The problem: Copy the material below line for line, changing nothing.

Given data:
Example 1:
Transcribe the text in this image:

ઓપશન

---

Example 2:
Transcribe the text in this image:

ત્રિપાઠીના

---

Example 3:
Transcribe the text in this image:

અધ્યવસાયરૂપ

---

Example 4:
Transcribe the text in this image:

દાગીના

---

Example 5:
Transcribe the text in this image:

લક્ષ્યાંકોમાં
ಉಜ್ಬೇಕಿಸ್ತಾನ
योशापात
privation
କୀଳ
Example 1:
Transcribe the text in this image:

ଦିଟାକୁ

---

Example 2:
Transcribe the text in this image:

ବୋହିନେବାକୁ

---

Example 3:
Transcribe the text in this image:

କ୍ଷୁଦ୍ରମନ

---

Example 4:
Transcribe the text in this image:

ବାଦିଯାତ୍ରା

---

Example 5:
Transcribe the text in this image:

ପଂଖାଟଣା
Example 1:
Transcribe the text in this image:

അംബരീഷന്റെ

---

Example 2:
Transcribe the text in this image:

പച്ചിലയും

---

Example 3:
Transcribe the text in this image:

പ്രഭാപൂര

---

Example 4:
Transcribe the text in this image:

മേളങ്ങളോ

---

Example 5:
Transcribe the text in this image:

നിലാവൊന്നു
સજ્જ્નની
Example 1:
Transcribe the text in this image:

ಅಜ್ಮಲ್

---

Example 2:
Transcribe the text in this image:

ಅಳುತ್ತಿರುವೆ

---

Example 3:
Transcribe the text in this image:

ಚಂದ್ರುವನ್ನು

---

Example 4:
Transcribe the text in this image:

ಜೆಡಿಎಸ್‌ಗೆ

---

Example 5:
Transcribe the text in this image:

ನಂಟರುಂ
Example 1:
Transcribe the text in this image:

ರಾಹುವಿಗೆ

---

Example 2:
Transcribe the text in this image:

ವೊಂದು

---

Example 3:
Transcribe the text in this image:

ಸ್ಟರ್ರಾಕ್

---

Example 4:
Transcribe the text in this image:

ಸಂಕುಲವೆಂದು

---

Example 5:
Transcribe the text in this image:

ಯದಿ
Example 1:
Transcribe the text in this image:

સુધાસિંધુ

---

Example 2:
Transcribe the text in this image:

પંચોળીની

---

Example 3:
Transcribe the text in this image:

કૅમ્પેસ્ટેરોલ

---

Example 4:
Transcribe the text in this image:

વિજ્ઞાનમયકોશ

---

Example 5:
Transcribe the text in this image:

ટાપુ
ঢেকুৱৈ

Result for this task:
Example 1:
Transcribe the text in this image:

ઓપશન

---

Example 2:
Transcribe the text in this image:

ત્રિપાઠીના

---

Example 3:
Transcribe the text in this image:

અધ્યવસાયરૂપ

---

Example 4:
Transcribe the text in this image:

દાગીના

---

Example 5:
Transcribe the text in this image:

લક્ષ્યાંકોમાં
ಉಜ್ಬೇಕಿಸ್ತಾನ
योशापात
privation
କୀଳ
Example 1:
Transcribe the text in this image:

ଦିଟାକୁ

---

Example 2:
Transcribe the text in this image:

ବୋହିନେବାକୁ

---

Example 3:
Transcribe the text in this image:

କ୍ଷୁଦ୍ରମନ

---

Example 4:
Transcribe the text in this image:

ବାଦିଯାତ୍ରା

---

Example 5:
Transcribe the text in this image:

ପଂଖାଟଣା
Example 1:
Transcribe the text in this image:

അംബരീഷന്റെ

---

Example 2:
Transcribe the text in this image:

പച്ചിലയും

---

Example 3:
Transcribe the text in this image:

പ്രഭാപൂര

---

Example 4:
Transcribe the text in this image:

മേളങ്ങളോ

---

Example 5:
Transcribe the text in this image:

നിലാവൊന്നു
સજ્જ્નની
Example 1:
Transcribe the text in this image:

ಅಜ್ಮಲ್

---

Example 2:
Transcribe the text in this image:

ಅಳುತ್ತಿರುವೆ

---

Example 3:
Transcribe the text in this image:

ಚಂದ್ರುವನ್ನು

---

Example 4:
Transcribe the text in this image:

ಜೆಡಿಎಸ್‌ಗೆ

---

Example 5:
Transcribe the text in this image:

ನಂಟರುಂ
Example 1:
Transcribe the text in this image:

ರಾಹುವಿಗೆ

---

Example 2:
Transcribe the text in this image:

ವೊಂದು

---

Example 3:
Transcribe the text in this image:

ಸ್ಟರ್ರಾಕ್

---

Example 4:
Transcribe the text in this image:

ಸಂಕುಲವೆಂದು

---

Example 5:
Transcribe the text in this image:

ಯದಿ
Example 1:
Transcribe the text in this image:

સુધાસિંધુ

---

Example 2:
Transcribe the text in this image:

પંચોળીની

---

Example 3:
Transcribe the text in this image:

કૅમ્પેસ્ટેરોલ

---

Example 4:
Transcribe the text in this image:

વિજ્ઞાનમયકોશ

---

Example 5:
Transcribe the text in this image:

ટાપુ
ঢেকুৱৈ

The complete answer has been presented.